Finding Freedom in Release
I played softball growing up. Not just in the community summer league, we were all in. Both my sister and I, with my dad as our coach, were in summer league, school team, fall league, and traveling. I loved the cheering and comradery, the competition, the skill, and practice it involved. I can still feel the anticipation after hearing the ball hitting the bat and the anticipation of what would happen in the next 10 seconds. I can still smell the combination of dirt, leather, and stale sweat.
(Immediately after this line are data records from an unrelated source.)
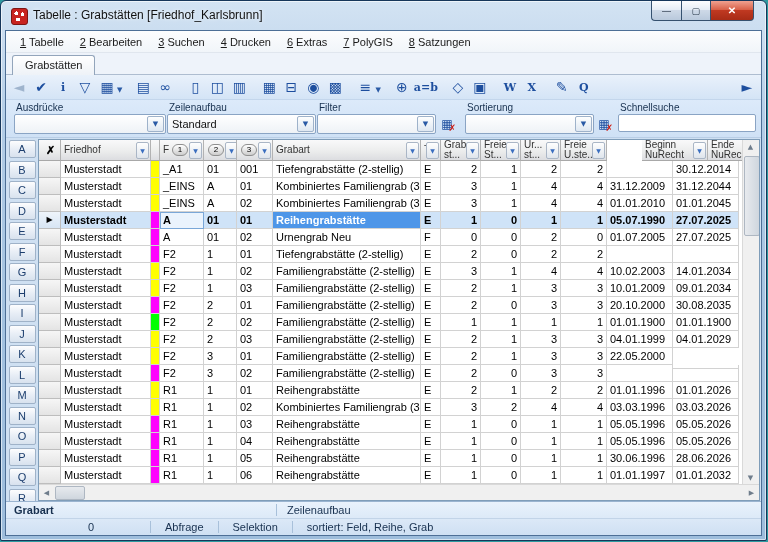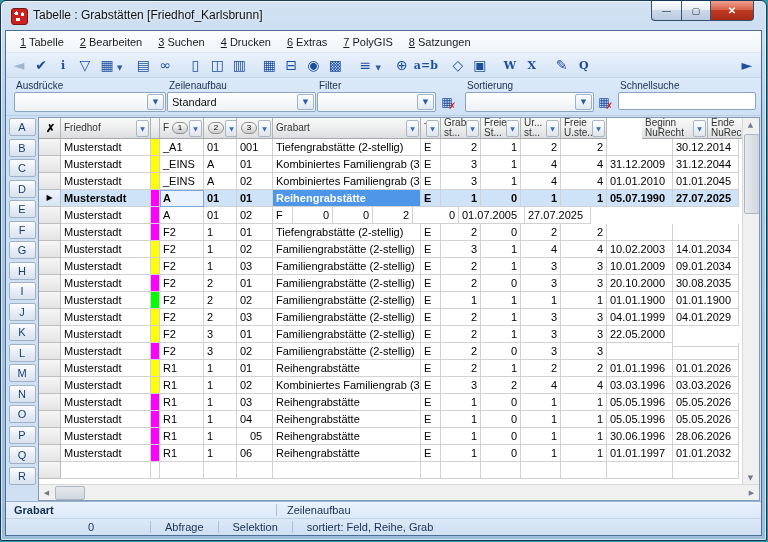--- a/index.html
+++ b/index.html
@@ -149,6 +149,9 @@
         <span class="menu-item"><u>8</u> Satzungen</span>
       </div>
 
+    <div class="tabstrip">
+      <div class="tab">Grabstätten</div>
+    </div>
 
     <div class="toolbar" id="toolbar">
         <span class="tbicon muted">◄</span>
Recently, in my prayer time I was taken back to these days…
On New Year’s Day, I participated in a yoga workshop where I was asked to pray about what word I want to embody in 2019? What word do I hear the Father pressing upon me, to let infiltrate my roots and really consume me? The word was release. As I scoured the scriptures, I was brought to Psalm 102.
David is overwhelmed with despair, pouring out before God everything his current situation is making him feel, do and endure. He describes symptoms of anxiety and depression; he has pain in his body, he’s stopped eating well, he isn’t sleeping, and he feels attacked by the enemy. As I read David’s heart cry, I’m reminded of times when I am so overwhelmed with my situation, it’s taken complete control of my mind and body. I find myself reaching for bags and boxes instead of real, nourishing foods, I can’t seem to sleep through the night or wake up well in the mornings, I’m highly irritable, and unable to truly see the people around me. But the tell-tale symptom is when my chest is tight, I can’t seem to catch my breath regardless of the number of deep inhale/exhale combos I take, my mind is doing everything but focusing on what I need to be focused on, and I start to feel that build up of tears. The circumstance, whether it be self-inflicted or brought upon by unfortunate incidences, has me completely captive, I’ve become a prisoner. In the past year or so, with the help of my closest girlfriends, I’ve asked myself, why? What am I holding onto so tightly that is forcing me to walk into that prisoner cell? What’s holding me back from choosing the freedom Jesus died to give me?
While in the first 11 verses of this psalm David describes his pain, the remaining 16 he sings God’s praises and is reminded of his big, all-mighty, all-knowing, eternal Papa. His fears and emptiness seem to be drowned out by the glory and goodness of God. When you know whose you are and why you are His, it is mind-blowing and frustrating how we could ever let the temporary circumstances of life captivate and paralyze us. My answer to that why came to me through this ‘word for the year’, release.
Let this be written for a future generation, that a people not yet created may praise the Lord: “The Lord looked down from his sanctuary on high, from the heavens he viewed the earth, to hear the groans of the prisoners and release those condemned to death” Psalm 102:18-20.
Release, or in Hebrew, pathach, means to be set free, to open wide - specifically to loosen, to free, to open oneself. My friends, it is no surprise to God that we are prisoners seeking freedom. God wants to release us. But, as long as you and I are holding onto the key for dear life, we’re preventing ourselves from experiencing freedom. We must let go of the control and open ourselves to His Presence and the fullness of His love.
So, as I sat quietly with eyes closed, taking in what God had for me through this deep Truth, I was back on the softball field and a familiar physical feeling washed over me. Standing at home plate, awaiting each pitch to come roaring in with hopeful anticipation to make contact and increase my team’s potential to win the game… gripping the bat so tightly for so long that my whole body is tense, I’m not breathing, and my mind is fixated on one thing only. But then, regardless of the outcome, I release. The tension dissipates, my muscles relax, I breathe, I can feel the muscles in my brain let in air, and my perspective broadens. There is ease and relief, there is freedom.
This is where I will live, in the release, throwing myself open and letting my heavenly Papa in. I let Him take control. Living on faith and by His Word rather than in my own striving by the means of who I was before knowing Jesus. I am a new creation and therefore the old has gone and the new is here. So this year, I will release, over and over again. I will open wide to my Father, to the Holy Spirit – letting Him in and losing myself.
So friends, I challenge you –
Will you join me in this prayer to release, to open wide and lose yourself in the Father’s love?
Decide what word do you want to embody in 2019? Ask our Father where he wants you to grow and who He’s lovingly calling you to become?
If you struggle with control and feel imprisoned by the anxiety it creates, get on your knees and release the key to every room in the home of your heart to our big, all-mighty, all-knowing, eternal Papa!